═════ RECORDED INFORMATION ═════

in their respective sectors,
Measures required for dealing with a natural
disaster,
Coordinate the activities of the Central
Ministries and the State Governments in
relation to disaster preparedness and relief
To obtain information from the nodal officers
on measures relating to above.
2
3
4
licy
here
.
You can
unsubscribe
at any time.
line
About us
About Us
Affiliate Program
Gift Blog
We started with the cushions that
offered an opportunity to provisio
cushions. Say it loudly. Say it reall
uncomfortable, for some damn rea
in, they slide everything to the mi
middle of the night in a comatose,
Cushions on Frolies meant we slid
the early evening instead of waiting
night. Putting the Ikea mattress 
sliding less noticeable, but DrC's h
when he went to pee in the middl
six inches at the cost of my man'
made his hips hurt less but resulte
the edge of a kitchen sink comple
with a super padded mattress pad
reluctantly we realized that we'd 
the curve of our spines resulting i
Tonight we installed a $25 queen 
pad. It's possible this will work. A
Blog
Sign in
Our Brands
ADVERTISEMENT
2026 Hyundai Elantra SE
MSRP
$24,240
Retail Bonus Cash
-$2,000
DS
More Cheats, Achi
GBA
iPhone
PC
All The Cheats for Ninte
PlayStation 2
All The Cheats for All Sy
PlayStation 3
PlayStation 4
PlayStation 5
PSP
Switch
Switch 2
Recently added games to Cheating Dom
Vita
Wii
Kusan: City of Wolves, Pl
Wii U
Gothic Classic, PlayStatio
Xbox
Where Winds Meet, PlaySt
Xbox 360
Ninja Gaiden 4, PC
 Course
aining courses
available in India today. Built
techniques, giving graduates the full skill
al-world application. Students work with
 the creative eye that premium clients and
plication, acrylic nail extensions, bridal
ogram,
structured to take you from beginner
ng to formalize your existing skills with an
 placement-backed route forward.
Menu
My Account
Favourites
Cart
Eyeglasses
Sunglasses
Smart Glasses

═════

*PROBLEM DESCRIPTION*.
Where a line of the entries above holds the word "Cheats", return that line.

*RESULT FOR THIS EXERCISE*.
More Cheats, Achi
All The Cheats for Ninte
All The Cheats for All Sy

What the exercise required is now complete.